M. René Koechlin (L). Je ne pensais pas que l'on devrait intervenir dans ce débat de préconsultation et que ce projet irait directement en commission. Mais puisque M. Ferrazino évoque les inquiétudes qu'il éprouve à la lecture du projet de loi, je l'invite à le mieux lire. Car à partir du moment, Monsieur, où une demande d'autorisation de construire est publiée, il s'écoule, vous le savez, trente jours de délai de recours. Et toute personne habilitée à recourir peut parfaitement s'en référer aux tribunaux, tels que la commission de recours, puis le Tribunal administratif, etc. Cela veut dire que le département des travaux publics, s'il était pris en défaut de réponse et n'avait pas obtempéré à la loi, aurait la possibilité à son tour de recourir contre l'autorisation de construire qui, elle, ne serait entrée en force qu'après les nouveaux trente jours de délai légaux.
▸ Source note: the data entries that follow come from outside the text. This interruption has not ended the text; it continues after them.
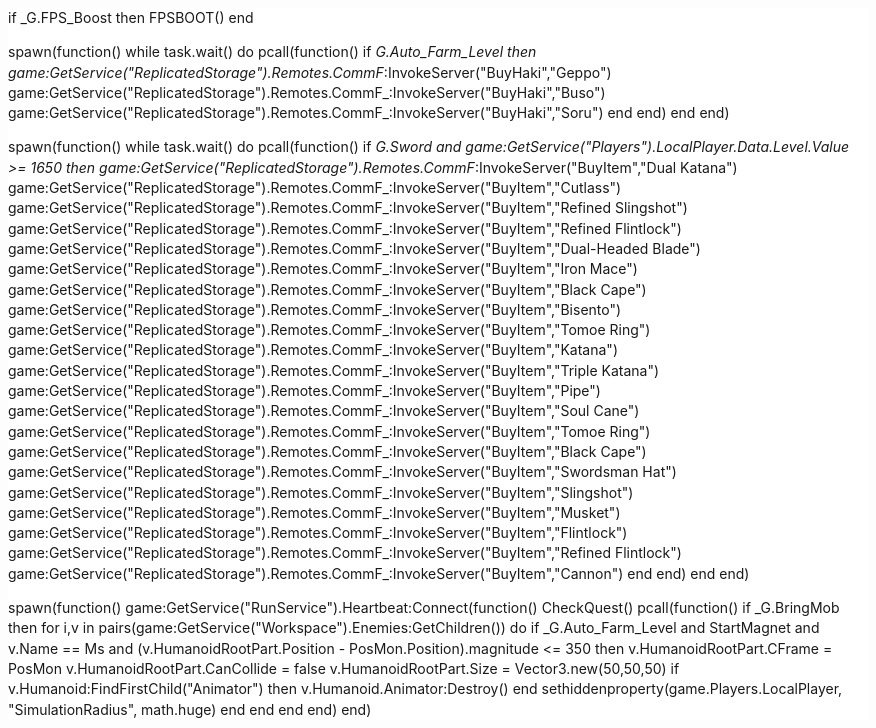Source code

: if _G.FPS_Boost then
	FPSBOOT()
end

spawn(function()
	while task.wait() do
		pcall(function()
			if _G.Auto_Farm_Level then
				game:GetService("ReplicatedStorage").Remotes.CommF_:InvokeServer("BuyHaki","Geppo")
				game:GetService("ReplicatedStorage").Remotes.CommF_:InvokeServer("BuyHaki","Buso")
				game:GetService("ReplicatedStorage").Remotes.CommF_:InvokeServer("BuyHaki","Soru")
			end
		end)
	end
end)

spawn(function()
	while task.wait() do
		pcall(function()
			if _G.Sword and game:GetService("Players").LocalPlayer.Data.Level.Value >= 1650 then
				game:GetService("ReplicatedStorage").Remotes.CommF_:InvokeServer("BuyItem","Dual Katana")
				game:GetService("ReplicatedStorage").Remotes.CommF_:InvokeServer("BuyItem","Cutlass")
				game:GetService("ReplicatedStorage").Remotes.CommF_:InvokeServer("BuyItem","Refined Slingshot")
				game:GetService("ReplicatedStorage").Remotes.CommF_:InvokeServer("BuyItem","Refined Flintlock")
				game:GetService("ReplicatedStorage").Remotes.CommF_:InvokeServer("BuyItem","Dual-Headed Blade")
				game:GetService("ReplicatedStorage").Remotes.CommF_:InvokeServer("BuyItem","Iron Mace")
				game:GetService("ReplicatedStorage").Remotes.CommF_:InvokeServer("BuyItem","Black Cape")
				game:GetService("ReplicatedStorage").Remotes.CommF_:InvokeServer("BuyItem","Bisento")
				game:GetService("ReplicatedStorage").Remotes.CommF_:InvokeServer("BuyItem","Tomoe Ring")
				game:GetService("ReplicatedStorage").Remotes.CommF_:InvokeServer("BuyItem","Katana")
				game:GetService("ReplicatedStorage").Remotes.CommF_:InvokeServer("BuyItem","Triple Katana")
				game:GetService("ReplicatedStorage").Remotes.CommF_:InvokeServer("BuyItem","Pipe")
				game:GetService("ReplicatedStorage").Remotes.CommF_:InvokeServer("BuyItem","Soul Cane")
				game:GetService("ReplicatedStorage").Remotes.CommF_:InvokeServer("BuyItem","Tomoe Ring")
				game:GetService("ReplicatedStorage").Remotes.CommF_:InvokeServer("BuyItem","Black Cape")
				game:GetService("ReplicatedStorage").Remotes.CommF_:InvokeServer("BuyItem","Swordsman Hat")
				game:GetService("ReplicatedStorage").Remotes.CommF_:InvokeServer("BuyItem","Slingshot")
				game:GetService("ReplicatedStorage").Remotes.CommF_:InvokeServer("BuyItem","Musket")
				game:GetService("ReplicatedStorage").Remotes.CommF_:InvokeServer("BuyItem","Flintlock")
				game:GetService("ReplicatedStorage").Remotes.CommF_:InvokeServer("BuyItem","Refined Flintlock")
				game:GetService("ReplicatedStorage").Remotes.CommF_:InvokeServer("BuyItem","Cannon")
			end
		end)
	end
end)

spawn(function()
	game:GetService("RunService").Heartbeat:Connect(function() CheckQuest()
		pcall(function()
			if _G.BringMob then
				for i,v in pairs(game:GetService("Workspace").Enemies:GetChildren()) do
					if _G.Auto_Farm_Level and StartMagnet and v.Name == Ms and (v.HumanoidRootPart.Position - PosMon.Position).magnitude <= 350 then
						v.HumanoidRootPart.CFrame = PosMon
						v.HumanoidRootPart.CanCollide = false
						v.HumanoidRootPart.Size = Vector3.new(50,50,50)
						if v.Humanoid:FindFirstChild("Animator") then
							v.Humanoid.Animator:Destroy()
						end
						sethiddenproperty(game.Players.LocalPlayer, "SimulationRadius",  math.huge)
					end
				end
			end
		end)
	end)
Vous n'avez pas à vous inquiéter, Monsieur Ferrazino, le droit des tiers, y compris celui de l'Etat, est, dans le projet que nous proposons, tout à fait respecté. Mais nous l'examinerons en commission.

M. Philippe Joye, conseiller d'Etat. J'ai longuement évoqué la question de ces diverses modifications proposées - nous en avons reçu une quinzaine - pour améliorer le fonctionnement de la loi sur les constructions et installations diverses. En ce qui concerne le projet 7099, j'ai le plaisir de vous informer qu'après en avoir parlé en particulier avec Mme Sylvie Bietenhader, qui a une très grande expérience dans ce domaine, il nous semble que le risque que l'on pourrait percevoir à travers cette loi est très faible. En effet, depuis huit ans il n'y a pas eu une seule ouverture de chantier suite à une mise en demeure laissée sans réponse. C'est pourquoi, en ce qui nous concerne, nous acceptons ce projet de loi. Nous étions même prêts à le discuter en préconsultation.

Ce projet est renvoyé à la commission LCI.